It was the fold of the night, the time that things happen. The thoughts jangled across her brain: burning torch notes. She woke up. She had been dreaming of someone sweeping out his empty eye socket with a brush made of his own hair on a handle made of the bone of his index finger.

She knew this was not true, for she had his hair. She had a necklace made of his hair. She had earrings made of his hair that she wore in the holes he had spiked through her ears. She had a brooch made from jet and embellished by his hair. He had been the loved one, so that had been the only thing to do. It had been agreed. It had been in accordance with tradition.

She attempted to sweep herself out of the bed. She caught her foot in a twisted hinge of the sheet and lurched downwards. Her head caressed the wood of the floor. A glancing blow. She extricated herself, stood, lit a candle, and stared at the mirror with its frame of his black hair impregnated into a setting made of more jet, scavenged from the beach as usual.

She stopped looking at the frame of the mirror and looked at her reflection. There was a smear of dirtied blood across her forehead. She swept it off with her index finger and licked it. No salt to its taste. She had sweated it all away again.

Her cramped limbs limped across to the window and she drew aside the curtains. The moon was still there, in its small black oasis between the dominance of the clouds. She stuck her tongue out at it, and could feel the salt returning to her taste buds. She closed the curtains.

She looked down. The dream-sweat had smudged her nightdress with black streaks again.

She looked at his picture, in a frame of the same mixture of his hair and pillaged jet. The lines of the drawing of his face had been rearranged into the lines of his poem once more. She knew what they said, but she read them again.
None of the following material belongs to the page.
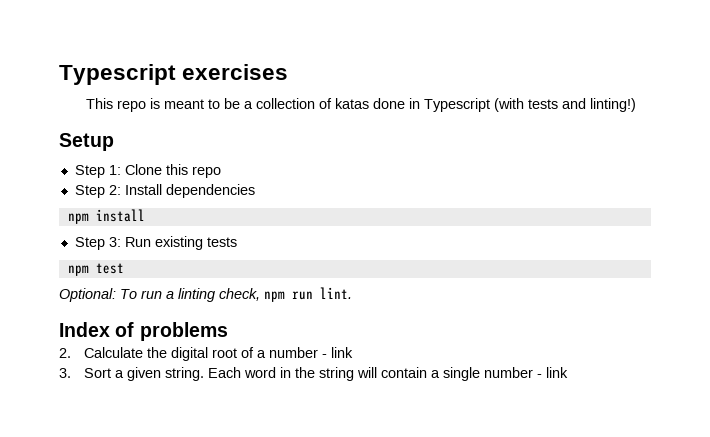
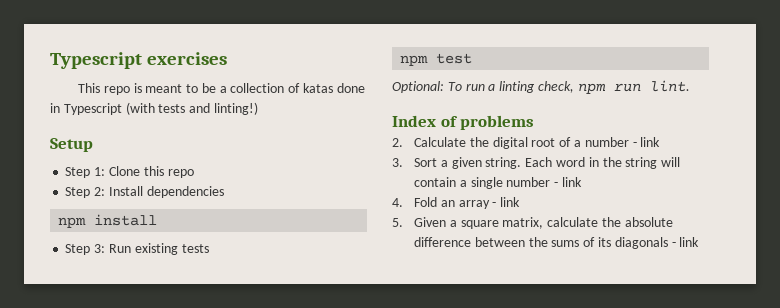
(569, 372) none -> [392,197,521,209] [392,217,673,229] [414,237,700,249] // 4. Fold an array - link // 5. Given a square matrix, calculate the absolute difference between the sums of its diagonals - link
I went when the season was closing
When autumn tools were put away
I went when the days were tightening,
Mean as miser's purse-strings
I knew it was time for me to leave:
The messenger was knocking
I knew it was time to leave
The messenger was knocking
On the door inside the porch

She closed her eyes, and recited the last few lines aloud:

But now every night has become a season
Every night my time for return
So now every night I come knocking
I come knocking but you do not wake
Your world of sleep has sewn you in
With stitches made of hairs
Your world of sleep has weighed you down
With hard dreams made of black stone
I love you for your distance
I love you in your tight sleep
Please wait for me to come again
As I will always wait for you.

She opened her eyes, and looked up again. The lines of the poem had rearranged themselves back into the lines of his face. The lines of his eyes were smiling. She brushed a few grains of salt from the lines of his mouth, put them on her tongue, extinguished the candle, and went back to her bed. She did not limp. She pulled the blankets over her. She slept.